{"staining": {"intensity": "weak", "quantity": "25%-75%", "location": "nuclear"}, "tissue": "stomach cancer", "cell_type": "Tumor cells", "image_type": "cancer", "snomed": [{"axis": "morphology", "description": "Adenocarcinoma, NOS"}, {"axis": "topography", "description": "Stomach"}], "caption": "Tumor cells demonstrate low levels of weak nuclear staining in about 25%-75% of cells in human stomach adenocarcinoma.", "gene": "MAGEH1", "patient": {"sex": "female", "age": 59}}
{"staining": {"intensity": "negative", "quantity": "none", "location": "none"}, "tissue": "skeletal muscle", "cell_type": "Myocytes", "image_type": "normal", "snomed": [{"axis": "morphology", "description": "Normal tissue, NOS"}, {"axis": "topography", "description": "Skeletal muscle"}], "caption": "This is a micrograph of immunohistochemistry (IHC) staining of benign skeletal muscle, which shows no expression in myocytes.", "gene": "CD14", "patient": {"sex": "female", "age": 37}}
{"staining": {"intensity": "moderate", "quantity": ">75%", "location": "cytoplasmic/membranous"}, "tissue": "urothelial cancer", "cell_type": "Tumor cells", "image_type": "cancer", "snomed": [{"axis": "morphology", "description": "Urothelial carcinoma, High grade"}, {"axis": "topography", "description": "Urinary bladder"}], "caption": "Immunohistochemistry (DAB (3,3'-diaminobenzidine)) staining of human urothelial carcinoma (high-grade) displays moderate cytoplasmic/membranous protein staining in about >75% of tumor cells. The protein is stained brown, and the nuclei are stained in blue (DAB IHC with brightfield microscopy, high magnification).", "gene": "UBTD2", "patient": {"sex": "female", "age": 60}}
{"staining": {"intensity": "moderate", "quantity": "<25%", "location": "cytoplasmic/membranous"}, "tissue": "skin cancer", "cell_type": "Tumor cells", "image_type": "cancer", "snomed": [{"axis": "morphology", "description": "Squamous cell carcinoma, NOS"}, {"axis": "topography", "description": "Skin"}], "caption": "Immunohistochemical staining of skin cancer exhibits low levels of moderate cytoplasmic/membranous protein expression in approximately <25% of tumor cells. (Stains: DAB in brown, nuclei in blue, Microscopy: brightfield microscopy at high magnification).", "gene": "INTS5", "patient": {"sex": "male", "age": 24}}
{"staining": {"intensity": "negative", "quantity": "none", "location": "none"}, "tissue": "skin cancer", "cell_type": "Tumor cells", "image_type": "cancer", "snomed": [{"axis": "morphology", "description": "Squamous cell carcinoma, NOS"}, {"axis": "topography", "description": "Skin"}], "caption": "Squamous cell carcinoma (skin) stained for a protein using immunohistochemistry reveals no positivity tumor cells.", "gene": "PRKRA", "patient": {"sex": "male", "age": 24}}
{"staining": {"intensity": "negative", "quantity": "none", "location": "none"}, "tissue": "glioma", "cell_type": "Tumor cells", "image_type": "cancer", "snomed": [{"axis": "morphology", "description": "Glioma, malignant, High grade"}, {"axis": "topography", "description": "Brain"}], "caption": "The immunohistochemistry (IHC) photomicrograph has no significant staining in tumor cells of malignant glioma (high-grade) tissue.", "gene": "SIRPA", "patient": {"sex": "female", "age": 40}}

..............................

Transcribe each entry precisely, missing none.

## [Finished task]
{"staining": {"intensity": "weak", "quantity": "25%-75%", "location": "nuclear"}, "tissue": "stomach cancer", "cell_type": "Tumor cells", "image_type": "cancer", "snomed": [{"axis": "morphology", "description": "Adenocarcinoma, NOS"}, {"axis": "topography", "description": "Stomach"}], "caption": "Tumor cells demonstrate low levels of weak nuclear staining in about 25%-75% of cells in human stomach adenocarcinoma.", "gene": "MAGEH1", "patient": {"sex": "female", "age": 59}}
{"staining": {"intensity": "negative", "quantity": "none", "location": "none"}, "tissue": "skeletal muscle", "cell_type": "Myocytes", "image_type": "normal", "snomed": [{"axis": "morphology", "description": "Normal tissue, NOS"}, {"axis": "topography", "description": "Skeletal muscle"}], "caption": "This is a micrograph of immunohistochemistry (IHC) staining of benign skeletal muscle, which shows no expression in myocytes.", "gene": "CD14", "patient": {"sex": "female", "age": 37}}
{"staining": {"intensity": "moderate", "quantity": ">75%", "location": "cytoplasmic/membranous"}, "tissue": "urothelial cancer", "cell_type": "Tumor cells", "image_type": "cancer", "snomed": [{"axis": "morphology", "description": "Urothelial carcinoma, High grade"}, {"axis": "topography", "description": "Urinary bladder"}], "caption": "Immunohistochemistry (DAB (3,3'-diaminobenzidine)) staining of human urothelial carcinoma (high-grade) displays moderate cytoplasmic/membranous protein staining in about >75% of tumor cells. The protein is stained brown, and the nuclei are stained in blue (DAB IHC with brightfield microscopy, high magnification).", "gene": "UBTD2", "patient": {"sex": "female", "age": 60}}
{"staining": {"intensity": "moderate", "quantity": "<25%", "location": "cytoplasmic/membranous"}, "tissue": "skin cancer", "cell_type": "Tumor cells", "image_type": "cancer", "snomed": [{"axis": "morphology", "description": "Squamous cell carcinoma, NOS"}, {"axis": "topography", "description": "Skin"}], "caption": "Immunohistochemical staining of skin cancer exhibits low levels of moderate cytoplasmic/membranous protein expression in approximately <25% of tumor cells. (Stains: DAB in brown, nuclei in blue, Microscopy: brightfield microscopy at high magnification).", "gene": "INTS5", "patient": {"sex": "male", "age": 24}}
{"staining": {"intensity": "negative", "quantity": "none", "location": "none"}, "tissue": "skin cancer", "cell_type": "Tumor cells", "image_type": "cancer", "snomed": [{"axis": "morphology", "description": "Squamous cell carcinoma, NOS"}, {"axis": "topography", "description": "Skin"}], "caption": "Squamous cell carcinoma (skin) stained for a protein using immunohistochemistry reveals no positivity tumor cells.", "gene": "PRKRA", "patient": {"sex": "male", "age": 24}}
{"staining": {"intensity": "negative", "quantity": "none", "location": "none"}, "tissue": "glioma", "cell_type": "Tumor cells", "image_type": "cancer", "snomed": [{"axis": "morphology", "description": "Glioma, malignant, High grade"}, {"axis": "topography", "description": "Brain"}], "caption": "The immunohistochemistry (IHC) photomicrograph has no significant staining in tumor cells of malignant glioma (high-grade) tissue.", "gene": "SIRPA", "patient": {"sex": "female", "age": 40}}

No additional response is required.